Alto funcionário da ONU acusa Hamas de bloquear ajuda a Gaza


Os palestinianos reúnem-se para receber ajuda alimentar entregue pela missão, no meio de uma crise de fome, enquanto o conflito Israel-Hamas continua. Arquivo | Crédito da foto: Reuters

Um alto funcionário da ONU acusou na segunda-feira (13 de julho de 2026) o Hamas de obstruir os esforços de ajuda humanitária em Gaza e de intimidar os trabalhadores humanitários, alertando que as ações do grupo facilitariam operações cada vez mais perigosas.

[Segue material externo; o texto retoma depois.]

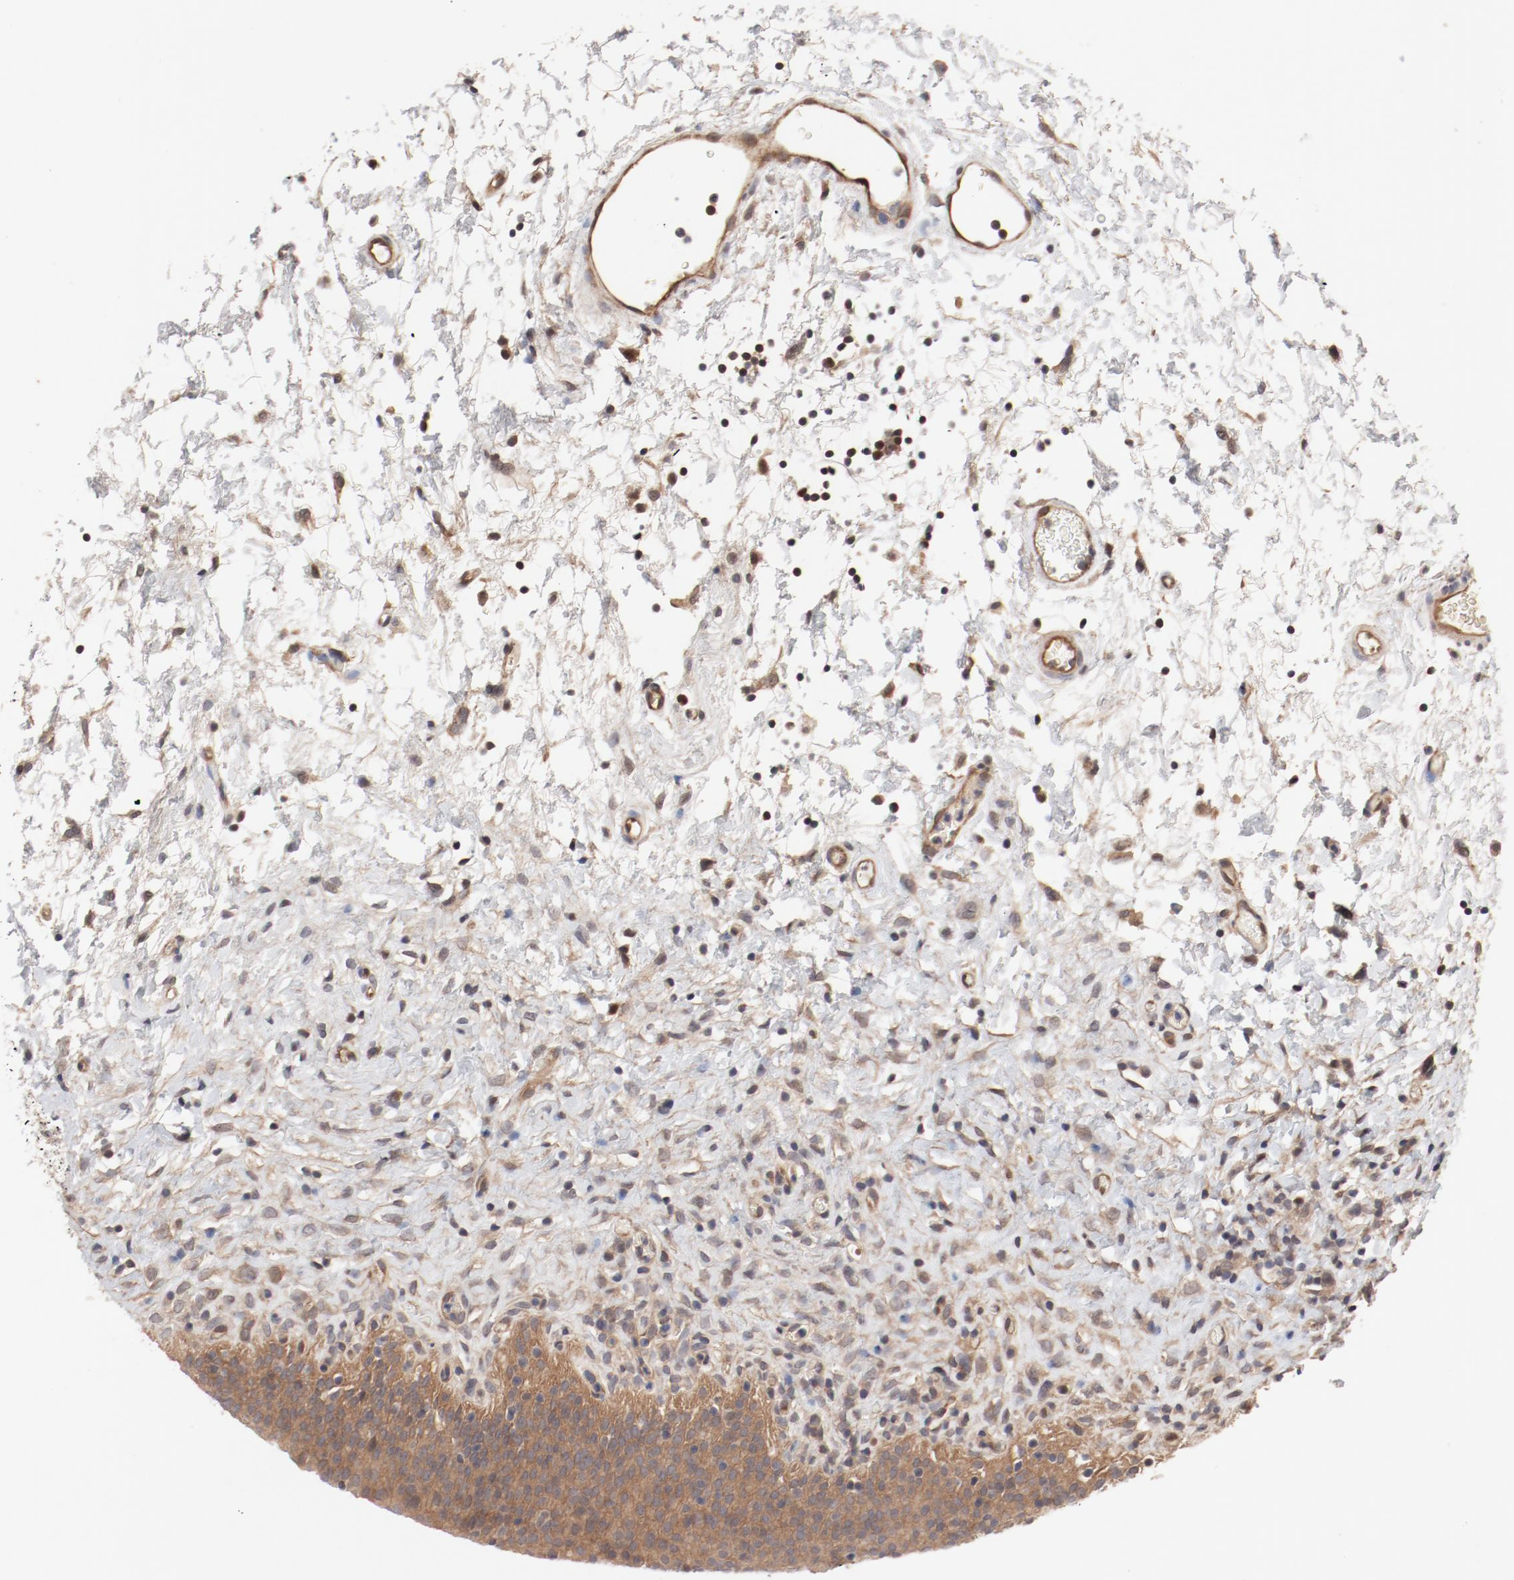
{"staining": {"intensity": "moderate", "quantity": ">75%", "location": "cytoplasmic/membranous"}, "tissue": "urinary bladder", "cell_type": "Urothelial cells", "image_type": "normal", "snomed": [{"axis": "morphology", "description": "Normal tissue, NOS"}, {"axis": "topography", "description": "Urinary bladder"}], "caption": "The histopathology image exhibits staining of unremarkable urinary bladder, revealing moderate cytoplasmic/membranous protein positivity (brown color) within urothelial cells.", "gene": "PITPNM2", "patient": {"sex": "male", "age": 51}}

O movimento islâmico palestiniano Hamas continua a controlar partes de Gaza, mesmo depois de as forças israelitas terem expandido a sua presença para mais de 60% do território.

Num comunicado, o vice-coordenador especial da ONU para o Processo de Paz no Médio Oriente (UNSCO), Ramiz Alakbarov, disse que condena “fortemente” o bloqueio das operações humanitárias pelas autoridades de Gaza referindo-se ao Hamas.

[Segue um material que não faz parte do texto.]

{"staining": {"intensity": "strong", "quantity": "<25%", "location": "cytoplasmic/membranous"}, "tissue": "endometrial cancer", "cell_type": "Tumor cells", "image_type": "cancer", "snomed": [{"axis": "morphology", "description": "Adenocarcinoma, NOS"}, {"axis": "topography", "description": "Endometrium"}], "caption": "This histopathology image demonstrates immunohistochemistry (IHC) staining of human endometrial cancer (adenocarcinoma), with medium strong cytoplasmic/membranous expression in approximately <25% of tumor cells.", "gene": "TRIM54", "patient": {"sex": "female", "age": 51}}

As ações do Hamas “colocaram em perigo os trabalhadores humanitários, aterrorizaram os trabalhadores que entregavam ajuda alimentar que salva vidas e interromperam as operações humanitárias que salvam vidas”, disse ele.

Soldados armados afiliados ao Hamas invadiram no sábado (11 de julho de 2026) um ponto de distribuição em Jabalia, no norte da Faixa de Gaza, disse a ONU.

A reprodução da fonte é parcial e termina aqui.